** Provided material follows **
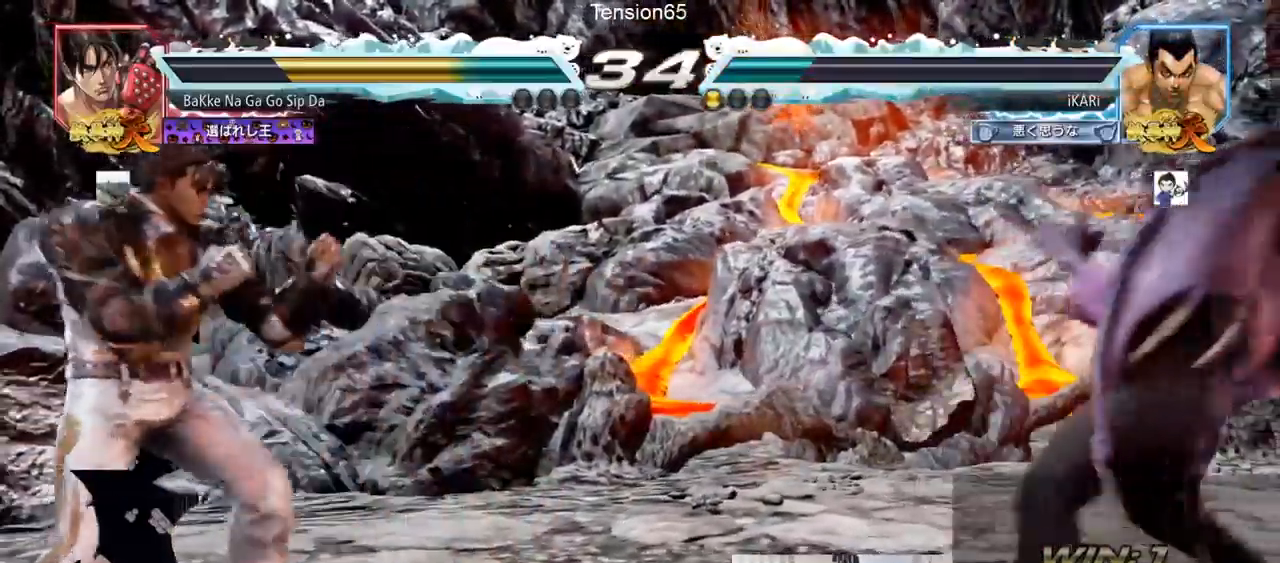
{"buttons": [], "left_stick": "right", "events": [[66, "left_stick", "down"], [116, "left_stick", "center"], [400, "left_stick", "right"]]}
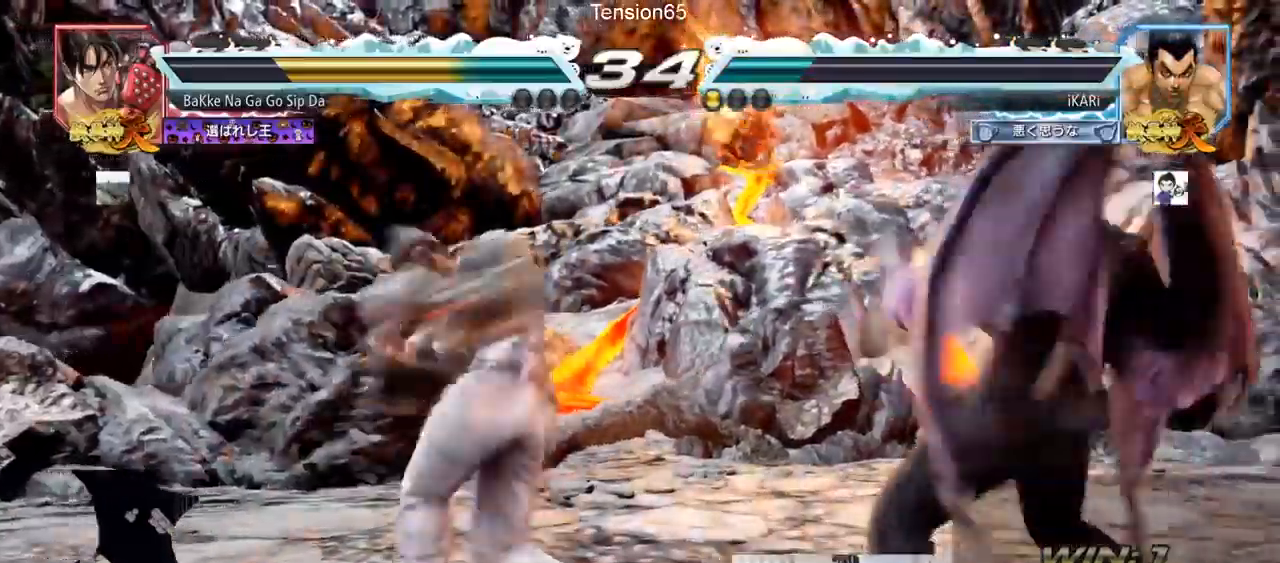
{"buttons": [], "left_stick": "center", "events": [[184, "left_stick", "center"], [284, "left_stick", "down"], [384, "TRIANGLE", "down"], [384, "left_stick", "center"], [451, "TRIANGLE", "up"]]}
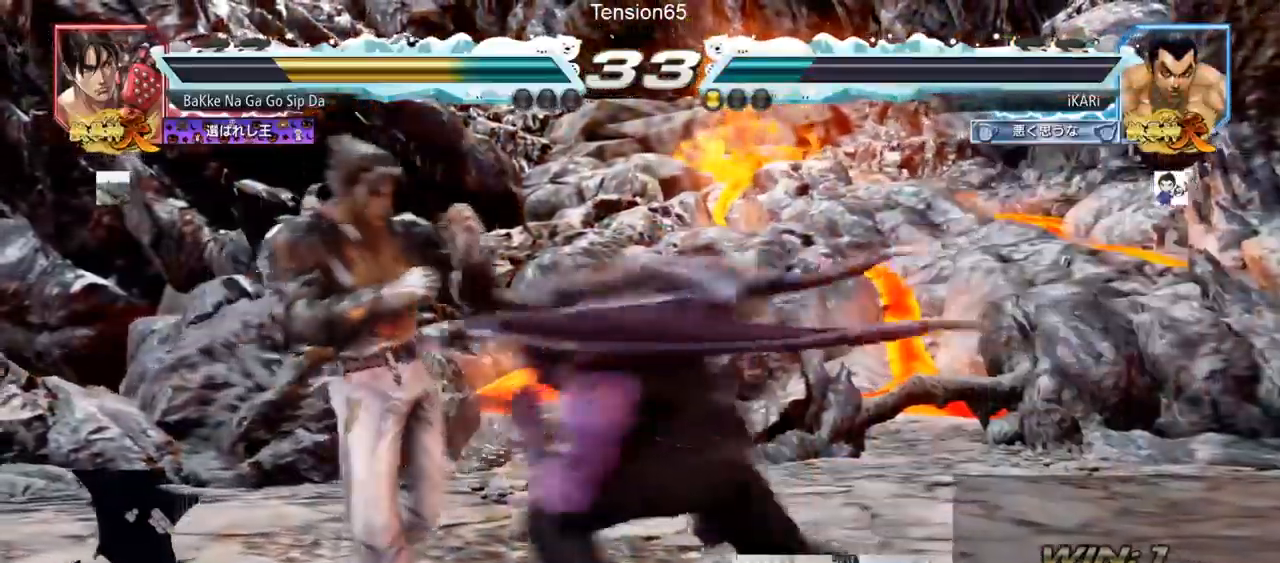
{"buttons": [], "left_stick": "center", "events": []}
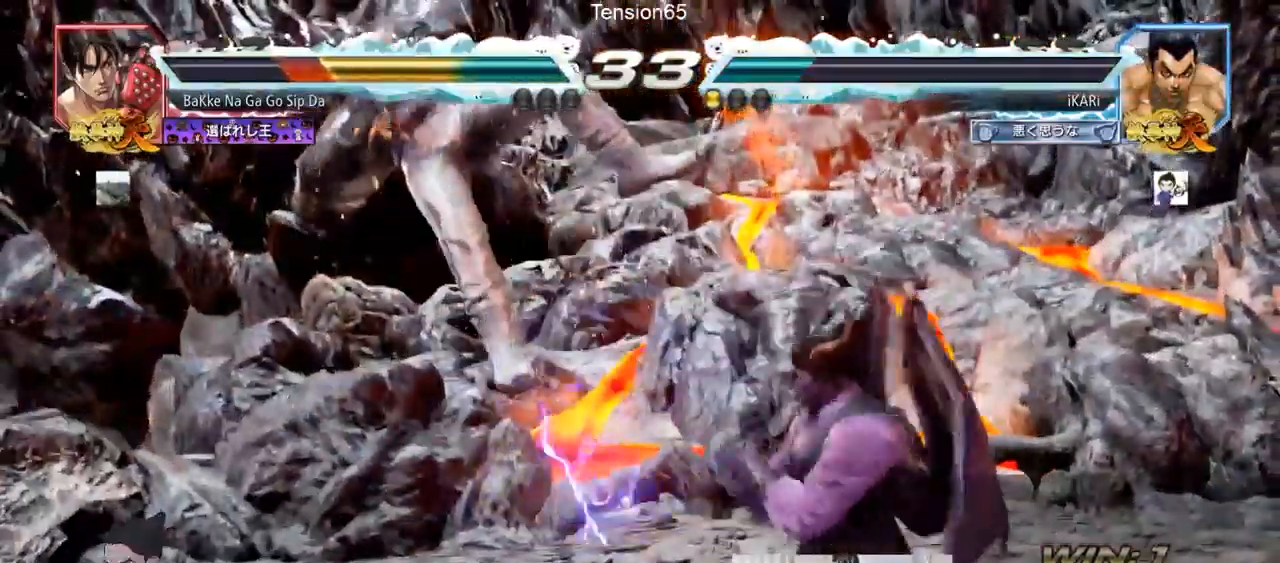
{"buttons": [], "left_stick": "center", "events": [[17, "left_stick", "left"], [84, "left_stick", "down"], [100, "TRIANGLE", "down"], [134, "TRIANGLE", "up"], [150, "left_stick", "center"]]}
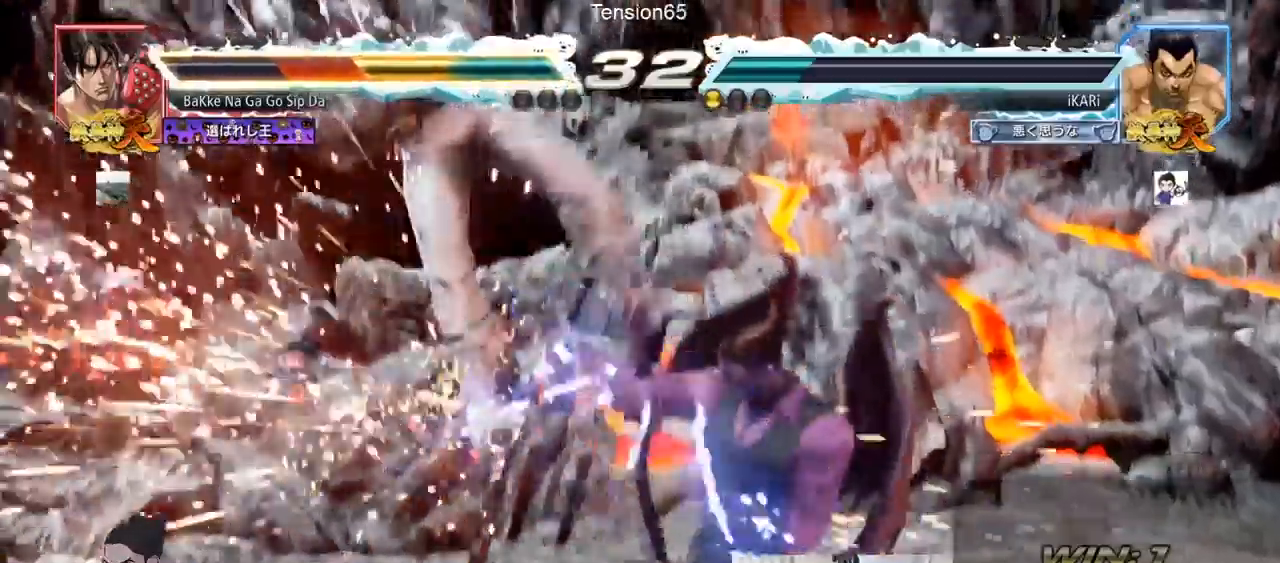
{"buttons": [], "left_stick": "center", "events": [[250, "SQUARE", "down"], [300, "SQUARE", "up"]]}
** End of Provided material **
• What the task asks:
Your task is a word-for-word transcription of the entries, leaving out all pictures.

• Solution for this task:
{"buttons": [], "left_stick": "right", "events": [[66, "left_stick", "down"], [116, "left_stick", "center"], [400, "left_stick", "right"]]}
{"buttons": [], "left_stick": "center", "events": [[184, "left_stick", "center"], [284, "left_stick", "down"], [384, "TRIANGLE", "down"], [384, "left_stick", "center"], [451, "TRIANGLE", "up"]]}
{"buttons": [], "left_stick": "center", "events": []}
{"buttons": [], "left_stick": "center", "events": [[17, "left_stick", "left"], [84, "left_stick", "down"], [100, "TRIANGLE", "down"], [134, "TRIANGLE", "up"], [150, "left_stick", "center"]]}
{"buttons": [], "left_stick": "center", "events": [[250, "SQUARE", "down"], [300, "SQUARE", "up"]]}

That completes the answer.